CBSE clarified that the portal used for evaluation answer sheets has a different URL than the one visible on the teenager’s screenshots.
The Central Board of Secondary Education (CBSE) on Tuesday rubbished reports claiming major vulnerabilities with the agency’s On Screen Marking (OSM). The reports were based on claims made by a 19-year-old ‘hacker’ alleging “vulnerabilities” on social media.
Nisarga Adhikary, a 19-year-old hobbyist cybersecurity researcher who finished his Class 12 exams this year, claimed to have hacked the CBSE website and found severe loopholes in the OSM system. While his post on X, dated May 22, did not attract much attention earlier, tech entrepreneur Deedy Das spotted and re-shared it on his handle.
However, CBSE said that the URL seen on Adhikary’s screenshots is different than the actual OSM portal’s URL. The board said that the teen found the alleged issues on a testing site.
What happened?
“A 19-year old broke into India’s largest high school examination system of 2M+ students a year, the CBSE, and was able to view and CHANGE any students’ marks,” Deedy Das wrote on X.
In a lengthy blog post, Adhikary claimed that despite reporting the vulnerabilities to CERT-In on time, the education board did not fix them.
“He responsibly wrote to the team 3 months ago, and it took them 3 days to fix only one of the issues. Today, they took the entire website down,” Das said, calling the situation an “absolute embarrassment”.
CBSE responds
Responding to Adhikary’s claims, CBSE clarified that the portal used for evaluation answer sheets has a different URL than the one visible on the teenager’s screenshots. They said the alleged issues that Adhikary claims to have found were from a “testing site”.
“At the outset, it is clarified that the Portal used for evaluation of answer-books bore a different URL, which has neither been compromised nor does it have the vulnerabilities indicated in the said social media post.
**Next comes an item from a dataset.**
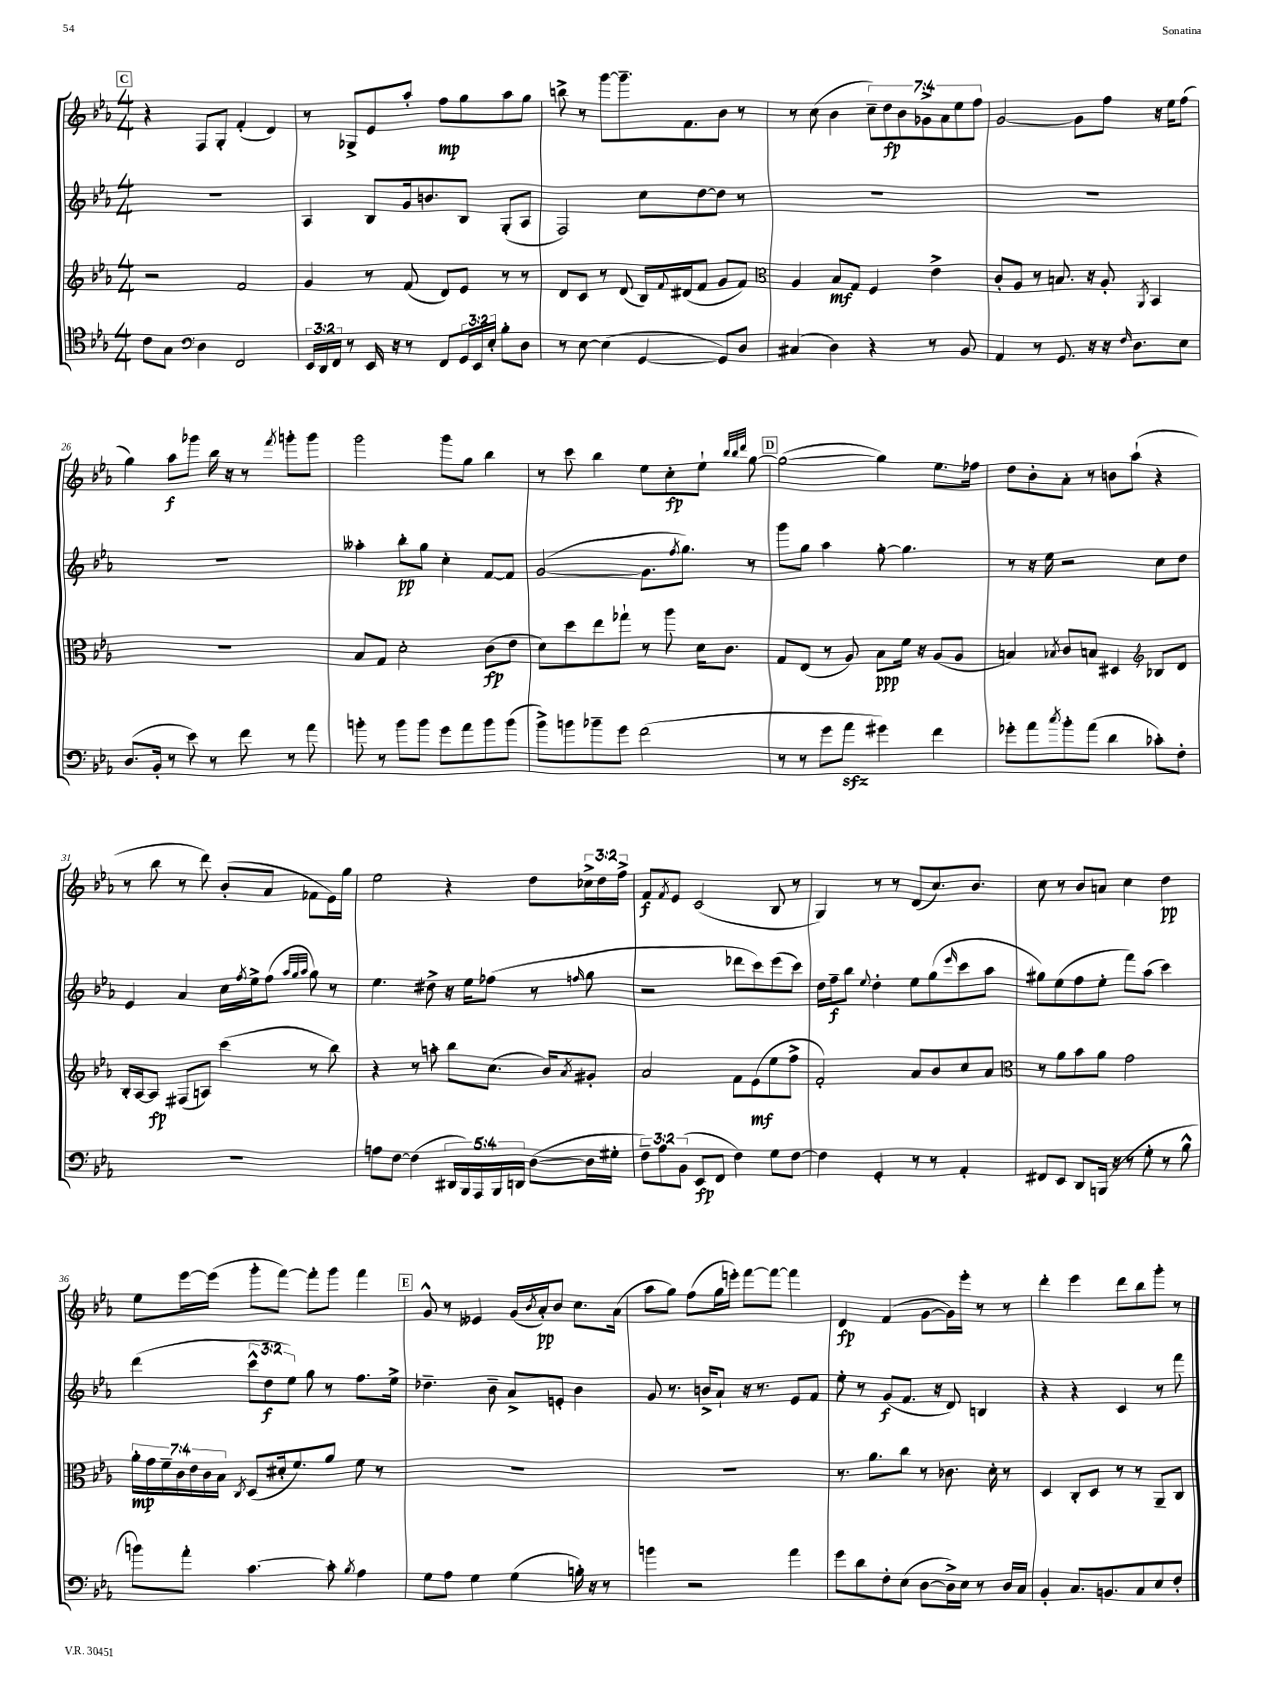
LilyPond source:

The URL: http://cbse.onmarks.co.in is the testing site only with sample data for internal testing and review purposes,” CBSE said in a post on X.
The education board affirmed that no security breaches have come to light on the OSM portal deployed for the actual evaluation work.
CBSE further stated that the OSM system was implemented for enhanced transparency in evaluation, “with strong grievance redressal mechanisms built into it.”